Les bénéfices sanitaires liés à la réduction de l’exposition aux polluants atmosphériques à long terme sont considérables. La pollution toxique est en effet à l’origine de certains cancers, notamment le lymphome, la leucémie, le cancer du sein ou encore celui du foie, et peut même entraîner des décès prématurés. À l’échelle mondiale, environ 7 millions de personnes décèdent chaque année à cause de la pollution de l’air.
Les enjeux de santé publique méprisés
Il est essentiel de rappeler que la pollution de l’air a des conséquences directes et graves sur la santé humaine. En plus des cancers, l’exposition prolongée à des polluants atmosphériques peut causer des troubles du langage, des pertes auditives, des faiblesses musculaires ou dans la marche, des insomnies, ainsi que des modifications dans les réponses nerveuses et potentiellement la perte de mémoire. La présence de methylmercure, une forme très toxique de mercure formée par des bactéries dans l’eau et le sol, est particulièrement préoccupante. Elle peut affecter le développement du cerveau et du système nerveux des fœtus, et des enfants exposés durant la grossesse peuvent présenter des troubles cognitifs, des difficultés de mémoire, d’attention, de langage, ainsi que des déficits moteurs fins et spatiaux.
Un fondement juridique contesté
Les critiques affirment que la nouvelle proposition est « dépourvue de fondement juridique ». L’administration Trump avait déjà qualifié de telles normes en tant qu’« objectif nécessaire » pour retrouver la maîtrise de l’énergie américaine, en supprimant les contraintes jugées excessives sur les centrales au charbon.
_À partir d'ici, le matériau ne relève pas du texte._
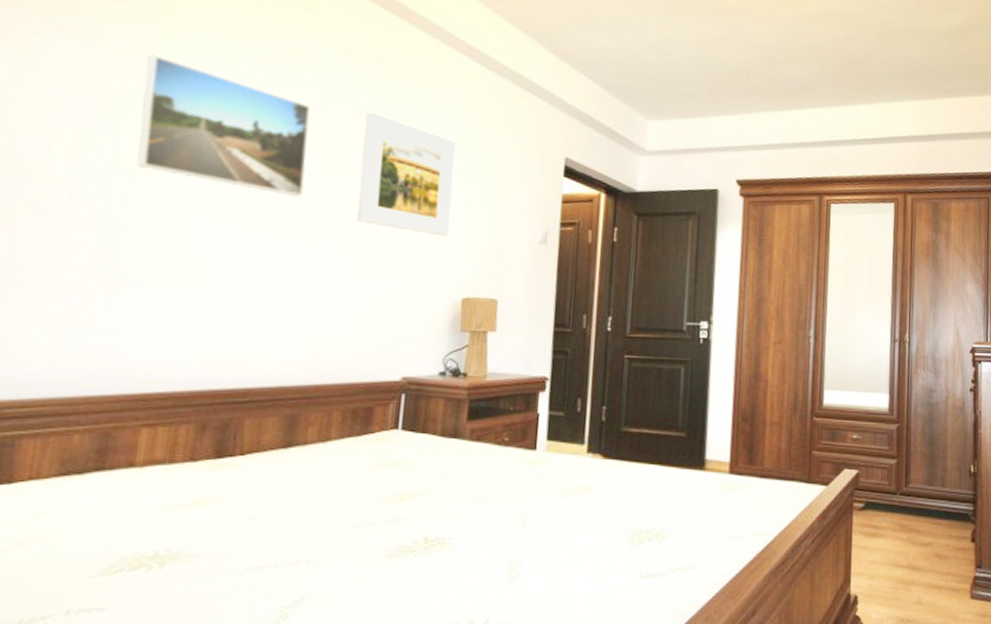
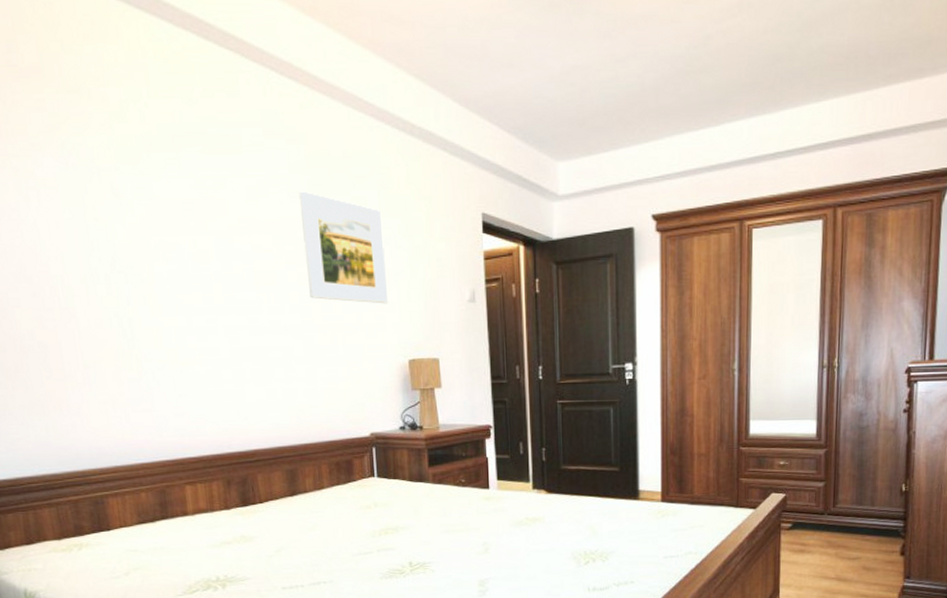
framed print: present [137,54,312,198] -> none [113,162,262,282]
Elle justifiait cette démarche par la nécessité de protéger la santé et l’environnement, en affirmant que ces règlements restreignaient injustement l’industrie énergétique. Cependant, de nombreux experts et organisations environnementales dénoncent que ces modifications reviendraient en réalité à fragiliser la réglementation en matière de pollution et à compromettre la santé publique.
Selon le Sierra Club, un organisme écologique de base, le rétablissement des normes limitant les émissions issues des centrales au gaz et au charbon aboutirait à une augmentation sept fois supérieure des émissions de CO2 par rapport à ce qui est actuellement libéré. Patrick Drupp, directeur des politiques climatiques du Sierra Club, a déclaré : « Cette abolition signifierait plus de catastrophes climatiques, davantage de crises cardiaques, d’attaques d’asthme, de malformations congénitales, et de décès prématurés. »
Howard Frumkin, ancien directeur du Centre national pour la santé environnementale du CDC, a averti que ces mesures entraîneraient des « conséquences majeures et immédiates » pour la santé et le bien-être des citoyens, insistant sur le fait que « des Américains mourraient inutilement ».
Vickie Patton, conseiller juridique général du Fonds de défense de l’environnement, a de son côté souligné que ces rollbacks mèneraient à une augmentation des maladies, ce qui se traduirait par plus d’absences à l’école et au travail, davantage de consultations médicales et d’hospitalisations, ainsi qu’une croissance des coûts liés aux soins de santé.